Of course this is all cyclical, and the Democrats were in the same boat not at all long ago. But I’ll note that it took the Republicans about 4 decades to take back the House. It took the Democrats only one to take it back. The Republicans talk a mean talk, but their walk is crooked and off the path they set. They are more corrupt than the corruption they critique, they are more perverted than the weak morals of the opposition, they are less disciplined than a kid in juvenile hall, they spend more than the most profligate liberal, and come up with no way to pay for it. And they do it in record time.
IMHO, if the Republicans are to ever come out from the wilderness, they’ll have to re-embrace the moderates, and jettison the whole social agenda of hate and fear, and offer up something inclusive and hopeful while maintaining their core belief in smaller government and less spending. The irony, of course, is that they tend to grow government and increase spending and mask it by hating on teh gay.
Or maybe they can just go on twitter and blogs and defend torture and pretend that Air Force One flyovers are important national issues of grave and chronic concern. Either way.

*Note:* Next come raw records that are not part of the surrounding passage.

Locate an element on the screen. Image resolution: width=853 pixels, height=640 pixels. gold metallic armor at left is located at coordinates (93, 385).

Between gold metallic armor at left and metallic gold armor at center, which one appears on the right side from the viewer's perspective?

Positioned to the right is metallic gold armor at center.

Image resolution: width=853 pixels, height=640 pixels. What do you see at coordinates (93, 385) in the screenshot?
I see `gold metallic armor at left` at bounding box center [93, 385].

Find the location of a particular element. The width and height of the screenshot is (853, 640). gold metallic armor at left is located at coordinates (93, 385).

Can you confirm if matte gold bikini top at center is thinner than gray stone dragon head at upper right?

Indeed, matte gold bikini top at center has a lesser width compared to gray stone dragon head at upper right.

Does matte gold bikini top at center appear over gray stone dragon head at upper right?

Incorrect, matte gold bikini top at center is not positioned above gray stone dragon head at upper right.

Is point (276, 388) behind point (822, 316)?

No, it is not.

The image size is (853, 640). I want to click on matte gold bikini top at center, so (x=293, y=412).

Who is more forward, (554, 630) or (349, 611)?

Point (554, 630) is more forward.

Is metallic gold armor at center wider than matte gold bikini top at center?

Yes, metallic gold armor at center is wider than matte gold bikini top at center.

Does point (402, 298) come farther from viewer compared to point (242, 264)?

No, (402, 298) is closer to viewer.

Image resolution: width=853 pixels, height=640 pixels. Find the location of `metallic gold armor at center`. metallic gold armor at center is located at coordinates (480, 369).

@Starbuck more like pre-emptive war on false pretenses, Christianism on the rise, torture implementation and apologia, xenophobia, anti-gay agitation, demanding ideological purity a la Limbaugh, Terry Schiavo, Guantanamo Bay, “old Europe”, manipulation of terror alerts, rejection of science, more people uninsured, protection of big business over the little guy, gutting of regulatory schemes designed to protect health and safety, just to name a few.
It was dead as a party for me when George W. Bush said that his most influential political philosopher was Jesus Christ. Thus began the party’s decline, culminating in utter electoral and ideological defeat in late 2008. Moderates haven’t felt welcome in the Republican Party since it went all Jesus on them.